Another Fesco ‘destination’ station is to roll out in Mandeville, Manchester, but the investor in that project was not disclosed. It will also be dealer owned and dealer operated.

The Ferry complex, which spans 1.5 acres or 65,340 square feet, will carry 16 filing points, five electric vehicle charging stations, infrastructure to accommodate compressed natural gas, which will be sourced from New Fortress Energy, and two automatic car wash stations. The service station will also be fitted with a vapour recovery system.

The complex will also feature a FYC Mart, Tastee patty franchise, bill payment outlet, and ATM. And the various businesses to operate there are expected to create 120 jobs.

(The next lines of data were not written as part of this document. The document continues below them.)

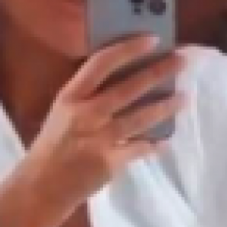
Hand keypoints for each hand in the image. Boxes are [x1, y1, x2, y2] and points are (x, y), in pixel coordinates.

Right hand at [0, 38, 186, 226]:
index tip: (152, 40)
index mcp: (70, 96)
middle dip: (159, 72)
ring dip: (166, 107)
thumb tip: (122, 79)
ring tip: (185, 98)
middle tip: (182, 62)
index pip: (102, 63)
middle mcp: (85, 114)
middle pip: (129, 88)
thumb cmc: (52, 147)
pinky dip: (153, 145)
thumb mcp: (62, 113)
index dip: (129, 49)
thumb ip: (87, 97)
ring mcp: (99, 139)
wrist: (41, 187)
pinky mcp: (109, 162)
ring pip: (140, 118)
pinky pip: (138, 149)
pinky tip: (165, 140)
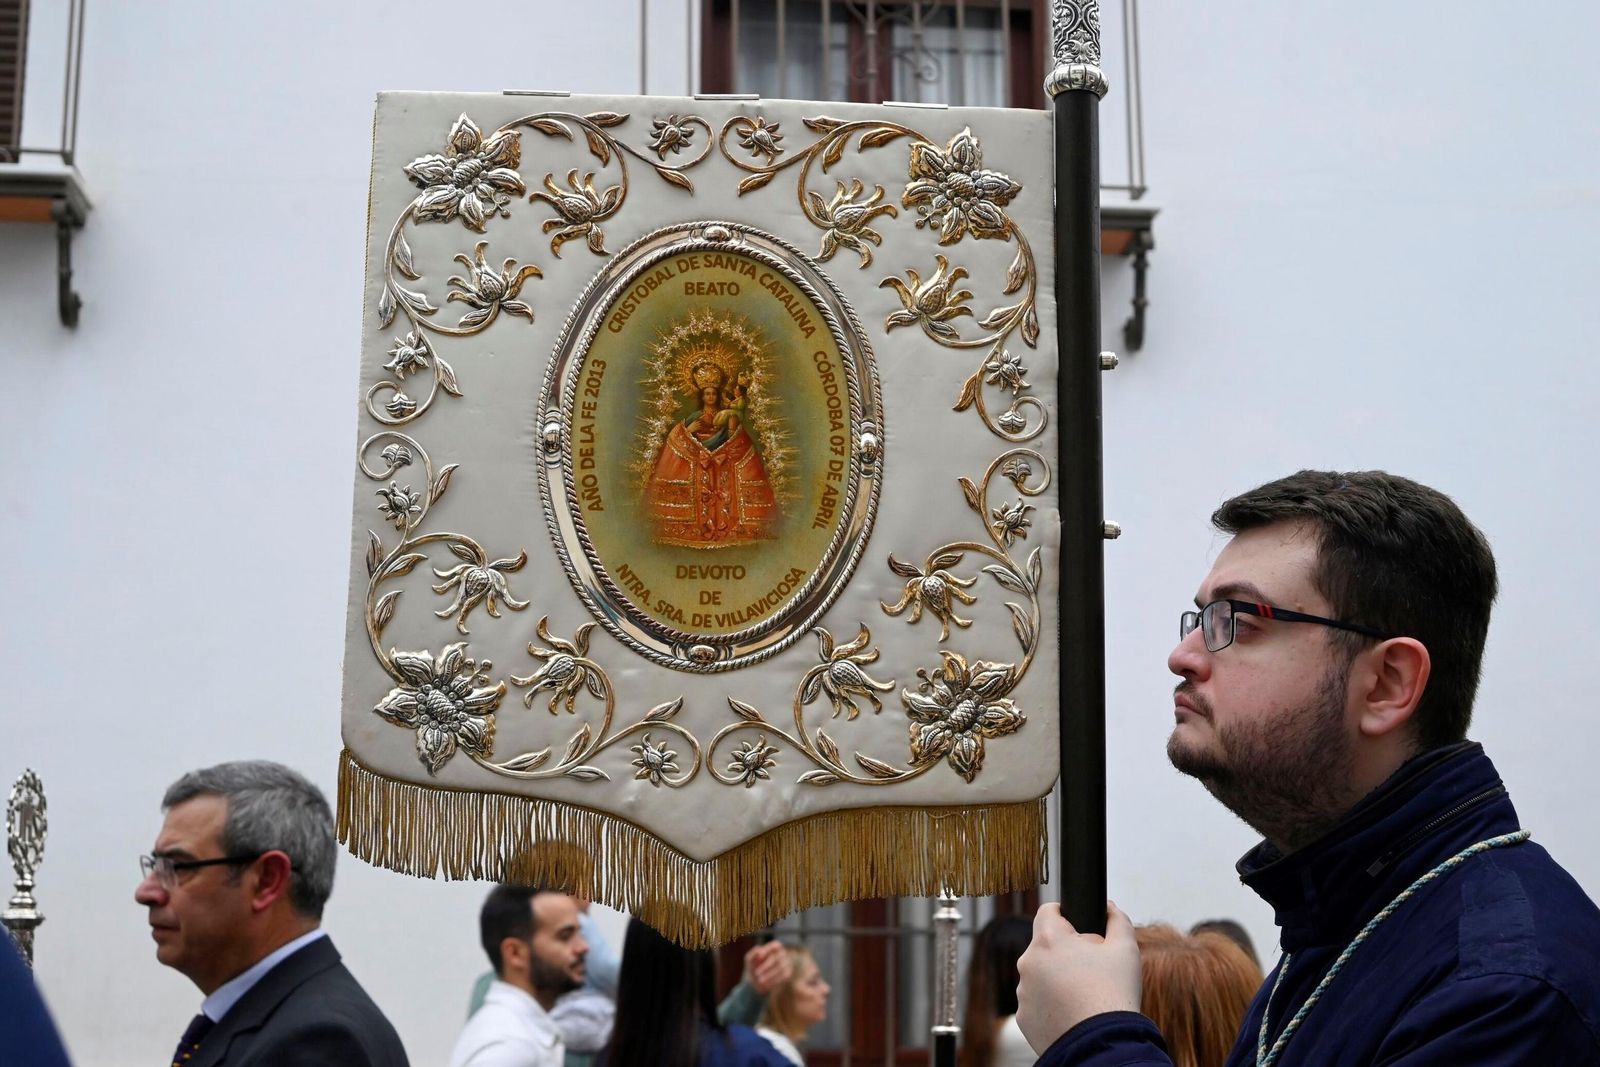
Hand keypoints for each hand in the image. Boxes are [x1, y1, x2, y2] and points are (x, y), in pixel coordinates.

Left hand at [743, 940, 792, 995]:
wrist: (759, 982)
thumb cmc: (754, 967)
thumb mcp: (750, 960)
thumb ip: (752, 954)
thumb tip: (759, 950)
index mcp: (774, 948)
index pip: (775, 945)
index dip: (769, 949)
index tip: (760, 955)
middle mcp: (782, 954)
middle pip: (776, 958)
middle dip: (766, 966)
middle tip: (756, 973)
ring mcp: (787, 963)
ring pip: (780, 968)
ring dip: (769, 975)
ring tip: (760, 980)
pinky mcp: (788, 973)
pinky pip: (783, 976)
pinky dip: (774, 980)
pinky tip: (766, 985)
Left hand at [1016, 901, 1141, 1053]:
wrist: (1102, 1046)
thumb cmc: (1114, 995)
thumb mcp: (1126, 949)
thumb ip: (1117, 919)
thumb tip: (1109, 908)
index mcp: (1048, 940)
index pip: (1048, 911)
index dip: (1065, 914)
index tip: (1078, 926)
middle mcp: (1028, 963)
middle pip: (1045, 946)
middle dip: (1065, 952)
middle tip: (1091, 968)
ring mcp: (1023, 992)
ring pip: (1040, 975)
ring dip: (1057, 979)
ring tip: (1084, 995)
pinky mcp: (1024, 1017)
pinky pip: (1037, 1003)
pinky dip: (1051, 1005)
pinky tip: (1073, 1013)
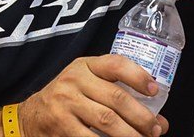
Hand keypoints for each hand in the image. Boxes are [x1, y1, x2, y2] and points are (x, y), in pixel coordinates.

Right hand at [19, 55, 168, 136]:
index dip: (138, 76)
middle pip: (116, 98)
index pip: (115, 64)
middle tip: (155, 129)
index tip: (154, 91)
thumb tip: (160, 122)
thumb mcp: (87, 84)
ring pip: (107, 121)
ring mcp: (66, 103)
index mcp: (85, 66)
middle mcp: (75, 81)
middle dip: (141, 117)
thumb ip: (118, 94)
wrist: (33, 116)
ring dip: (131, 134)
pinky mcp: (62, 125)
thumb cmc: (68, 98)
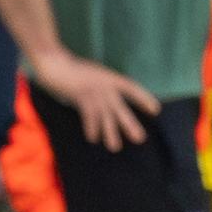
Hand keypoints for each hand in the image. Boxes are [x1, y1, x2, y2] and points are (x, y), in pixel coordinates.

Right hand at [30, 45, 158, 151]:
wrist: (56, 64)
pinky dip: (91, 127)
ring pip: (105, 115)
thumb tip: (110, 101)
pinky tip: (93, 138)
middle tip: (139, 139)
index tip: (155, 110)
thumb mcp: (94, 74)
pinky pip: (89, 115)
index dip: (144, 98)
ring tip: (115, 147)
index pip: (132, 88)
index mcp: (110, 77)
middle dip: (129, 124)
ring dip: (110, 132)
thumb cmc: (73, 70)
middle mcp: (105, 85)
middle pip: (120, 107)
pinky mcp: (80, 97)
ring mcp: (93, 91)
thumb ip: (103, 86)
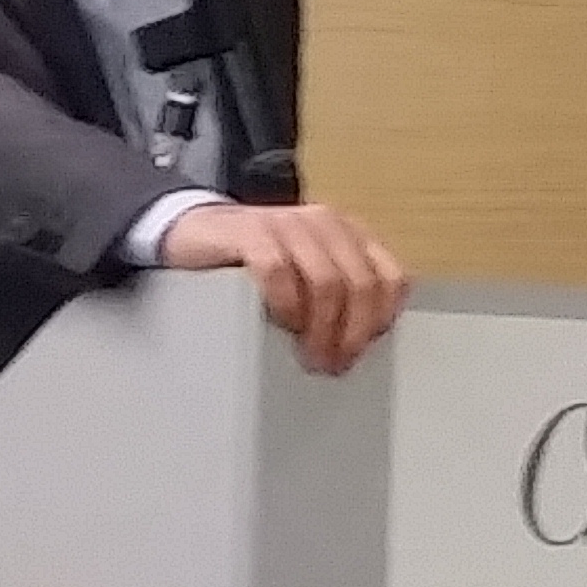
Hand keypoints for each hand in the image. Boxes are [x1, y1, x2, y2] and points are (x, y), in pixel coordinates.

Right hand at [159, 201, 410, 374]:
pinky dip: (285, 305)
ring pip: (327, 283)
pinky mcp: (250, 233)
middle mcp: (324, 223)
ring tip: (307, 355)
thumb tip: (361, 344)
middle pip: (361, 285)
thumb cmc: (255, 262)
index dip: (381, 320)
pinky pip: (279, 272)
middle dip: (351, 334)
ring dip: (321, 329)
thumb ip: (339, 293)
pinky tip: (279, 324)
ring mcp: (287, 224)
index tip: (361, 350)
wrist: (194, 231)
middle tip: (330, 364)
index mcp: (347, 233)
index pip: (391, 278)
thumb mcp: (307, 272)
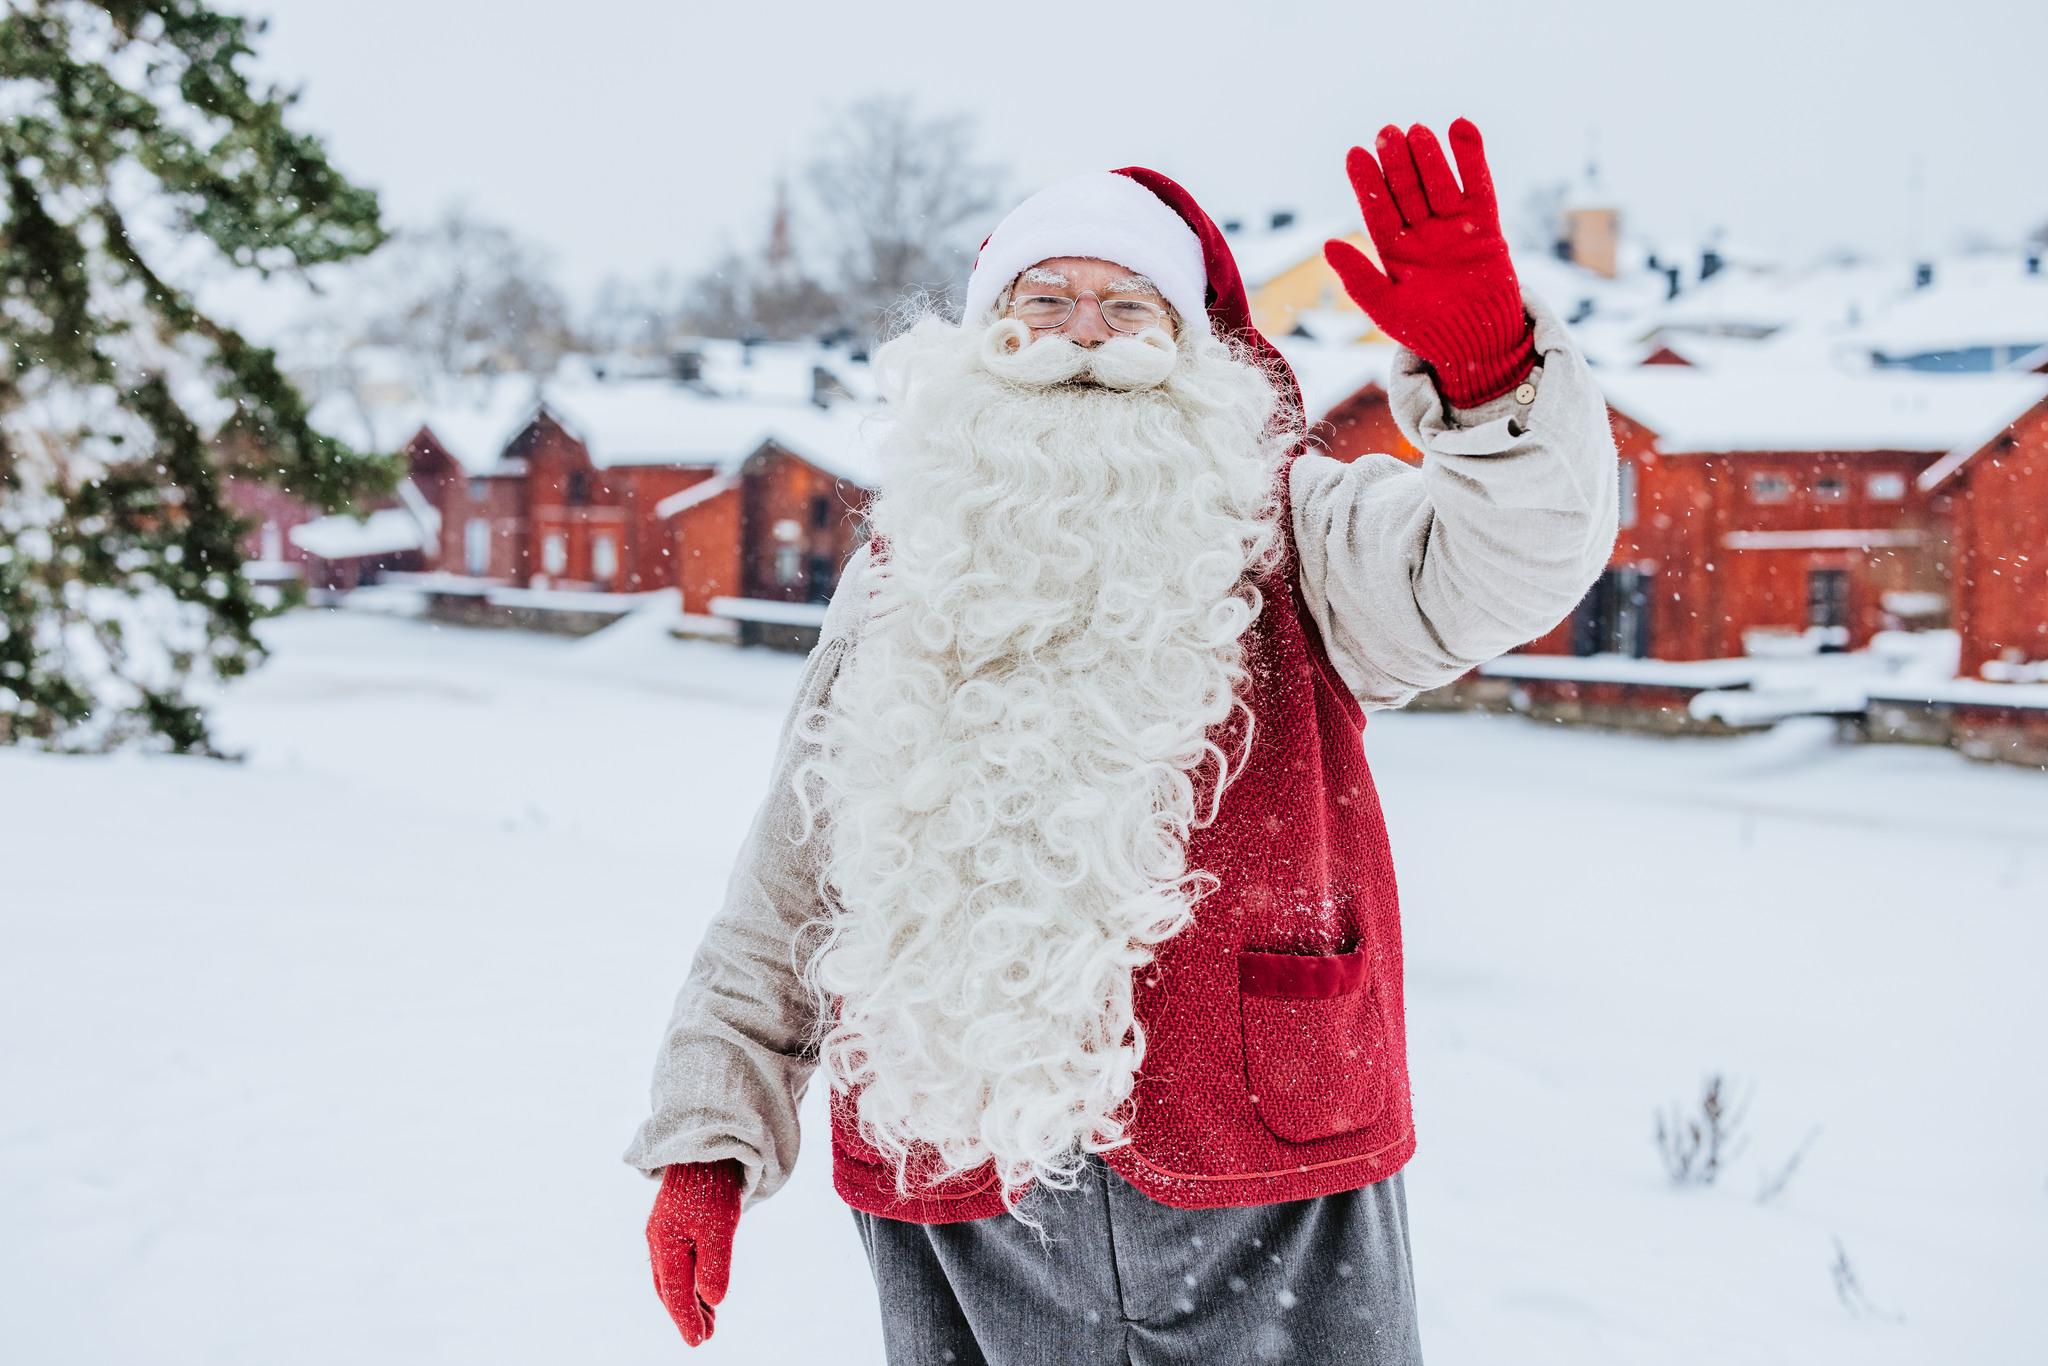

Incorporated in 2013, Fesco’s current footprint of 14 service stations are found in Mandeville, Manchester; Portmore, St Catherine; Rock Hill, St Andrew; Stony Hill, St Andrew; Angels, St Catherine; Duncans, Trelawny; Montego Bay, St James; Golden Grove, St Thomas, and Lacovia, St Elizabeth.

The company has pitched plans to add seven more locations to the chain by the end of 2020.

“We recently opened our Bodles station and we are working on another station in Mandeville,” said the Fesco vice-chairman.

“So those, in addition to the Ferry and Kingston operation, will bring us to 18 locations, so we are well on our way for the 20 stations by 2020,” he said.

The cost of the headquarters project being done by Fesco, which is to be finalised this year, was not disclosed.